Starting with the first line of the rows and ending after the line containing "0 Kommentare", rewrite each line as an item in a numbered list, leaving out blank lines.

>>>>

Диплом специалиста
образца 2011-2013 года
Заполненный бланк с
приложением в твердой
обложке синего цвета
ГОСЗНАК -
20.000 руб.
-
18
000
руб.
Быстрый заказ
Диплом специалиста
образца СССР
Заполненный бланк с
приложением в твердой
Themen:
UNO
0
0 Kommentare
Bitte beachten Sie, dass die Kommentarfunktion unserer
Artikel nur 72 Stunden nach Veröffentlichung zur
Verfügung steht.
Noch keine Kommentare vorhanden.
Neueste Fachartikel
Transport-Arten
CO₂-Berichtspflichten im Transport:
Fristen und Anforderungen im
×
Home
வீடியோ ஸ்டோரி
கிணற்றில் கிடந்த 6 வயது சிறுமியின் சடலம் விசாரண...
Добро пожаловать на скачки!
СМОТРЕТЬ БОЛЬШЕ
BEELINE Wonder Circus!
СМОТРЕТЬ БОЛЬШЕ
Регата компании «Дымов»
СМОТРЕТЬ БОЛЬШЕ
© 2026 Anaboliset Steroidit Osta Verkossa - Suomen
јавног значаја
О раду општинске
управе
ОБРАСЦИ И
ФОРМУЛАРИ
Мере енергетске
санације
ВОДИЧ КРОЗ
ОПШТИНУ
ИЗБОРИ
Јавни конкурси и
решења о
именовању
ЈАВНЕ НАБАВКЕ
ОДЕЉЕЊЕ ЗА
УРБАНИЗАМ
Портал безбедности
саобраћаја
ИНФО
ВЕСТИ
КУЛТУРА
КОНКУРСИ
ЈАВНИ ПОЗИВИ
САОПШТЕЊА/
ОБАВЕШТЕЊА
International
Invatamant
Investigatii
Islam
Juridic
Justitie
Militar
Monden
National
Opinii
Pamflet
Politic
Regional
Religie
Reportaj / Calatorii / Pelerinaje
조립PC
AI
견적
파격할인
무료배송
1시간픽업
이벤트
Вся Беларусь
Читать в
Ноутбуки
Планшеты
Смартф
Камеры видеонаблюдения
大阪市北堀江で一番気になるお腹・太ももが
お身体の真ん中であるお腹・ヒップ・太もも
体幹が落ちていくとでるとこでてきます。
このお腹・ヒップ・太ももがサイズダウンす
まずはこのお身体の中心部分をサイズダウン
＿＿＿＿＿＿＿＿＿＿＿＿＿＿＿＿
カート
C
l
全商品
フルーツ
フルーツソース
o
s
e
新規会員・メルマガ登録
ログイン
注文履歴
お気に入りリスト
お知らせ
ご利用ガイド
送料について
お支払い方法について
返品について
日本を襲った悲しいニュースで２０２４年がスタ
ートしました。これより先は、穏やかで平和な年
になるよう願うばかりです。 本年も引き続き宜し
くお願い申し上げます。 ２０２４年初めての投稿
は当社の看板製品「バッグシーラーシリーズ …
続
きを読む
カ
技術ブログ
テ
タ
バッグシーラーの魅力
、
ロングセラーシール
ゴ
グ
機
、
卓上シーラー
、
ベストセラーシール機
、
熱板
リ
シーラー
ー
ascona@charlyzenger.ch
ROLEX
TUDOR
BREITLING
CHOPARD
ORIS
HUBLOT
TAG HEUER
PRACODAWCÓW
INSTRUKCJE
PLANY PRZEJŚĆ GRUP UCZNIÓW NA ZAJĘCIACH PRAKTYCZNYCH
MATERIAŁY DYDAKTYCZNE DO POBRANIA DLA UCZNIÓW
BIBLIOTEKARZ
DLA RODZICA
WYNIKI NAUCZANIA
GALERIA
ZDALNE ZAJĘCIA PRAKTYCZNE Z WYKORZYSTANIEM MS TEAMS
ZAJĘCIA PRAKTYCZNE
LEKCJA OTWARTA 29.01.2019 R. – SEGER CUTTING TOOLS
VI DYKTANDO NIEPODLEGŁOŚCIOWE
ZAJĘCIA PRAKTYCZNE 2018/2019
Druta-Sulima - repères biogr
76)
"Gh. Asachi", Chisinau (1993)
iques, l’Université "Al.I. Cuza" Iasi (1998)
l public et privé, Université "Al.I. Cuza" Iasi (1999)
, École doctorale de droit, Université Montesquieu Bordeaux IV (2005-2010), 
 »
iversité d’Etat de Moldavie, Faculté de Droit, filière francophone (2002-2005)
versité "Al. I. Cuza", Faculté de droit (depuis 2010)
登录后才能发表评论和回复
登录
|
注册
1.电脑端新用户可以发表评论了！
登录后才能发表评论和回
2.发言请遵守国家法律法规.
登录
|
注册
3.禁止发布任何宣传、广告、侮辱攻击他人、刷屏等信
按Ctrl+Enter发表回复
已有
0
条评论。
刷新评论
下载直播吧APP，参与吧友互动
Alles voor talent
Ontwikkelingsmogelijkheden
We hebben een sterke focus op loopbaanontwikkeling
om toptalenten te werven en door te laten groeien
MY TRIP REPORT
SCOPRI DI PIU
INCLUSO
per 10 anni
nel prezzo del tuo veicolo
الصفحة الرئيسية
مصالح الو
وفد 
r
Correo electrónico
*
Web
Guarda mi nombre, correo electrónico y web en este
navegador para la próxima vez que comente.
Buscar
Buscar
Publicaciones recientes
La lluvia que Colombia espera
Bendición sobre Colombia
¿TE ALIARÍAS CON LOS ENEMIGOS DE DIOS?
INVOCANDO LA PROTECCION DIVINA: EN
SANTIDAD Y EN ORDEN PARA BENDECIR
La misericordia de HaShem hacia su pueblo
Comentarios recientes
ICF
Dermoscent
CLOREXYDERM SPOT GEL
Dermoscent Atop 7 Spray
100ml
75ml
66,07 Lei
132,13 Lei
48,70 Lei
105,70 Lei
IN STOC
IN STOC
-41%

<<<<

Exercise response.
1. Диплом специалиста
2. образца 2011-2013 года
3. Заполненный бланк с
4. приложением в твердой
5. обложке синего цвета
6. ГОСЗНАК -
7. 20.000 руб.
8. -
9. 18
10. 000
11. руб.
12. Быстрый заказ
13. Диплом специалиста
14. образца СССР
15. Заполненный бланк с
16. приложением в твердой
17. Themen:
18. UNO
19. 0
20. 0 Kommentare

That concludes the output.